SOURCE PASSAGE below:

Improve dynahash.c's API so that caller can specify the comparison function

as well as the hash function (formerly the comparison function was hardwired as memcmp()). This makes it possible to eliminate the special-purpose hashtable management code in execGrouping.c in favor of using dynahash to manage tuple hashtables; which is a win because dynahash knows how to expand a hashtable when the original size estimate was too small, whereas the special-purpose code was too stupid to do that. (See recent gripe from Stephan Szabo about poor performance when hash table size estimate is way off.) Free side benefit: when using string_hash, the default comparison function is now strncmp() instead of memcmp(). This should eliminate some part of the overhead associated with larger NAMEDATALEN values.

End of SOURCE PASSAGE.
RECORDS below:

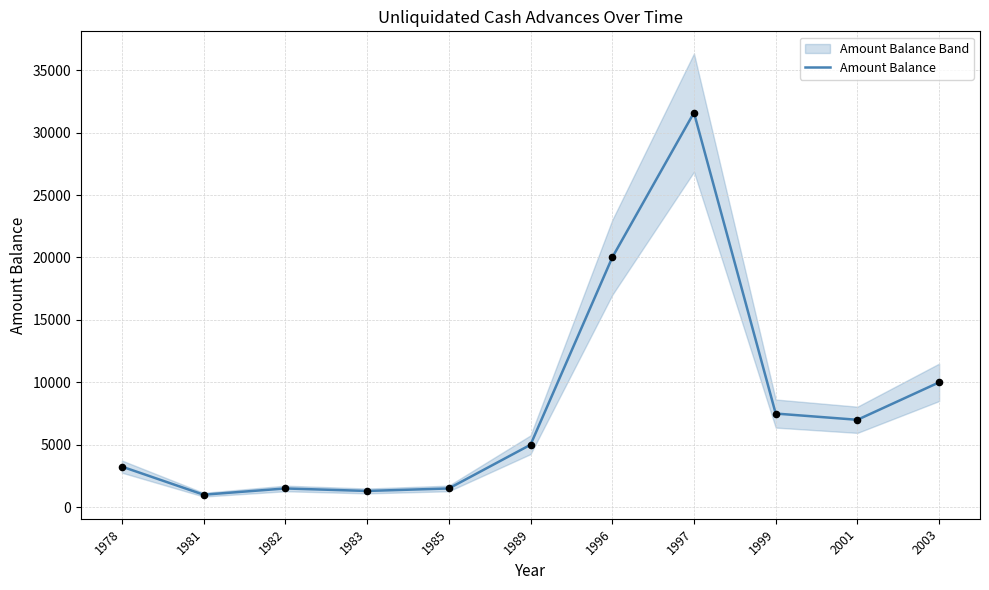

Approximately how many times larger is the value at 1983 compared to 1989?

0.3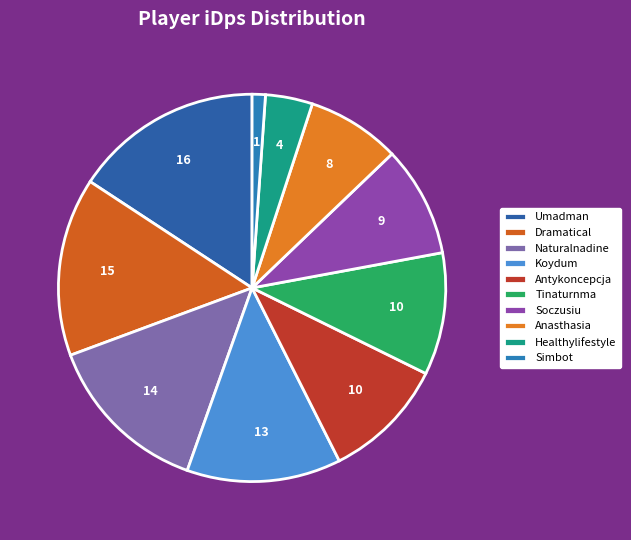

How much of the chart is everything except Soczusiu?

90.8%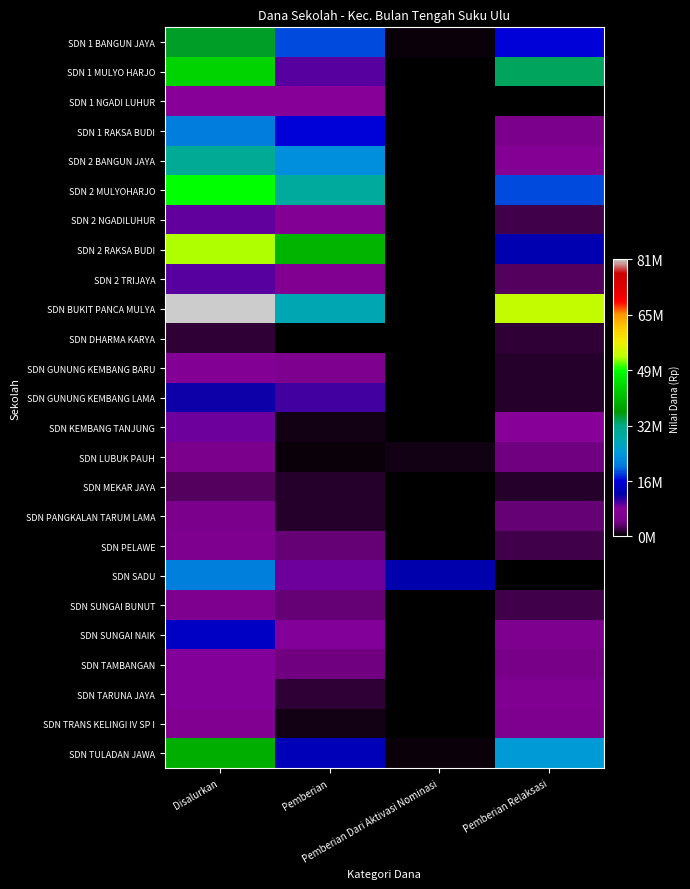

How many categories are shown in the chart?

4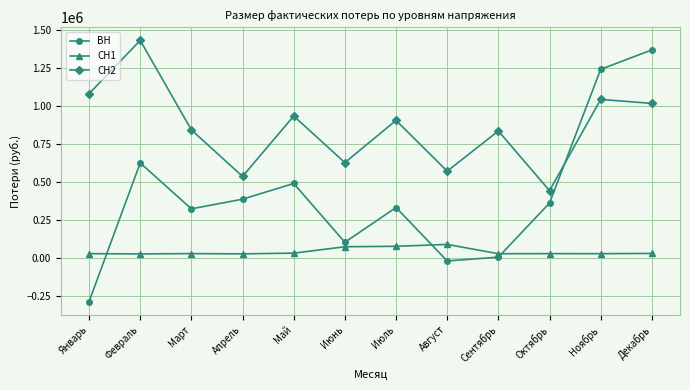

What is the difference between the maximum and minimum values in the СН2 series?

988613.4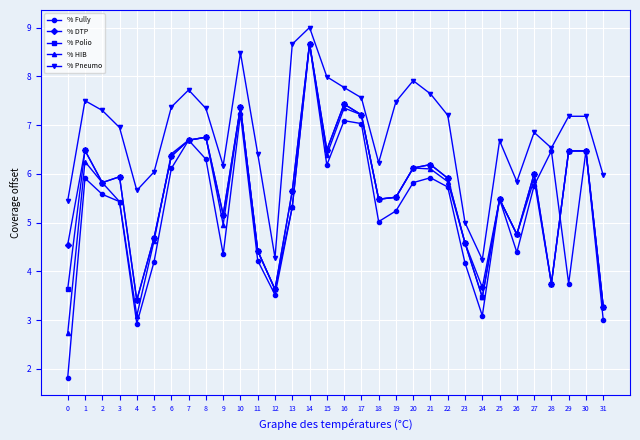

Between 5 and 8, which series saw the biggest shift?

% HIB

End of RECORDS.

> **PROBLEM DESCRIPTION**
Please repeat the entire dynahash.c commit message word for word. Work from the dynahash.c commit message alone.

> **RESULT**
Improve dynahash.c's API so that caller can specify the comparison function

as well as the hash function (formerly the comparison function was hardwired as memcmp()). This makes it possible to eliminate the special-purpose hashtable management code in execGrouping.c in favor of using dynahash to manage tuple hashtables; which is a win because dynahash knows how to expand a hashtable when the original size estimate was too small, whereas the special-purpose code was too stupid to do that. (See recent gripe from Stephan Szabo about poor performance when hash table size estimate is way off.) Free side benefit: when using string_hash, the default comparison function is now strncmp() instead of memcmp(). This should eliminate some part of the overhead associated with larger NAMEDATALEN values.